The Indiana Senate, facing the chamber's deadline to pass legislation, approved dozens of bills Tuesday addressing everything from more stringent abortion regulations to the desire by some law enforcement officers to be interred with the cremated remains of their police dogs.
Less than two weeks remain in the 2016 session, and many major proposals expected to play a role in Gov. Mike Pence's re-election pitch to voters — such as a plan to fund Indiana's poorly rated infrastructure — have yet to be agreed on. The Senate on Tuesday cleared out the last of the measures it had on the calendar, with some going straight to Pence's desk for possible approval. The details of other more contentious bills will be negotiated between House and Senate leaders in the coming days in the hopes of reaching agreement.
The proposal allowing the cremated remains of police dogs to be scattered over officers' graves sailed through the Senate on Tuesday and is on its way to Pence's desk.
The abortions restriction bill sparked heated debate before senators voted 37-13 in favor of the measure, which would ban abortions sought solely due to a fetus' genetic disability, gender or ethnicity.
"We as Republicans always talk about less regulation, less regulation, less regulation. Except when it deals with the most personal decisions of somebody's life," said Sen. Vaneta Becker, R-Evansville, who was one of the only Republicans to oppose the measure.
The fate of the bill, which would also require aborted or miscarried fetuses to be cremated or interred, remains uncertain. A similar measure already cleared the Senate but didn't receive a hearing in the House. To keep the idea alive, anti-abortion senators amended a bill previously approved by the House to include the same language they passed on Tuesday. The measure now returns to the House for consideration.
Social conservatives say the cremation and interment provisions provide the only dignified and humane way to dispose of fetus, but Democrats argued the bill would require women to lie to their doctors if they do not want to carry to term a fetus with Down syndrome or another disability.
A less divisive measure approved on a 49-1 vote would exempt police departments at private colleges, including Notre Dame, from following the same crime reporting requirements as public colleges.
The bill by Rep. Pat Bauer, D-South Bend, comes amid a court battle between ESPN and Notre Dame over the university's refusal to release records about possible crimes involving student athletes. Indiana's 11 private colleges with police departments, including Notre Dame, do not have to follow the same reporting requirements as other departments.
Critics including the Hoosier State Press Association say the bill doesn't actually do anything other than codify into state law existing federal laws.
Changes were made to the bill, so it returns to the House. Sen. Sue Glick, R-Howe, said it will likely be amended again to address criticism that the bill doesn't require private college police departments to disclose enough information.

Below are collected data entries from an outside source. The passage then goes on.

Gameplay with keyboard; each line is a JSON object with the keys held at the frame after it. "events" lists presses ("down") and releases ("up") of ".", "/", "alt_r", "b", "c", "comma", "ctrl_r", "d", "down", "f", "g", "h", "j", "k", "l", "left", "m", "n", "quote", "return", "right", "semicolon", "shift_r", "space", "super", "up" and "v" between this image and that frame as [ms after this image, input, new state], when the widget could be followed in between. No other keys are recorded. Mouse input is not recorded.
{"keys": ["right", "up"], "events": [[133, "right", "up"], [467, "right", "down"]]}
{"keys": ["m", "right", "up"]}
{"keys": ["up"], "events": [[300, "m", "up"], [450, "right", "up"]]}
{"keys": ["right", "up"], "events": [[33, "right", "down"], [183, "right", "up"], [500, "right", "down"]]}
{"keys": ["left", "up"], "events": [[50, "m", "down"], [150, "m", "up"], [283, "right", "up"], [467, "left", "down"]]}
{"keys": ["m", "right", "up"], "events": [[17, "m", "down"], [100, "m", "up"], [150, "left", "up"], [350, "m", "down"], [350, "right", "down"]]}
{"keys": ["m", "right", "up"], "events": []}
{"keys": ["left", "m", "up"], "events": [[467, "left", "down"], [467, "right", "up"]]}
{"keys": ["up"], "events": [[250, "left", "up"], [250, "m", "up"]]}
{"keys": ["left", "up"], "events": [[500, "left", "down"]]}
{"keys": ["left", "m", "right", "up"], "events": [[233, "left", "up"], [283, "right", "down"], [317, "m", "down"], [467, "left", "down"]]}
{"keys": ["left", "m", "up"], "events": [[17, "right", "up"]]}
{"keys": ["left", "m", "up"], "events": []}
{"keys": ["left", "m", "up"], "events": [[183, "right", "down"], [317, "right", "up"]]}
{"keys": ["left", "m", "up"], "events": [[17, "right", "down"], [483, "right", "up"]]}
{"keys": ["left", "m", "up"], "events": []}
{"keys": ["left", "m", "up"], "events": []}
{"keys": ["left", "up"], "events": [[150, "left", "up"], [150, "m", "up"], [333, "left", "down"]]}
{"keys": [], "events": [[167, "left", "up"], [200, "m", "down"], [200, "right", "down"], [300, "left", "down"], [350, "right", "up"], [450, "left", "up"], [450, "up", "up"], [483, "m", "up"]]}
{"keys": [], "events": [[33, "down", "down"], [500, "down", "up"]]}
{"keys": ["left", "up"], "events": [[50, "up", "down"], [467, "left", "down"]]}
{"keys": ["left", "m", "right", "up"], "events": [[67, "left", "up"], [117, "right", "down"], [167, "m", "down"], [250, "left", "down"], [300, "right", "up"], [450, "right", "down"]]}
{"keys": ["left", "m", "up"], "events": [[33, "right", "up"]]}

Another measure approved Tuesday would force Indiana law enforcement agencies to publicly release body-camera video if the recordings might show officers using excessive force or violating someone's civil rights.
The measure by Rep. Kevin Mahan, R-Hartford City, was approved on a 49-1 vote.
It now goes back to the House, which earlier approved a different version of the bill, to sign off on the Senate's changes.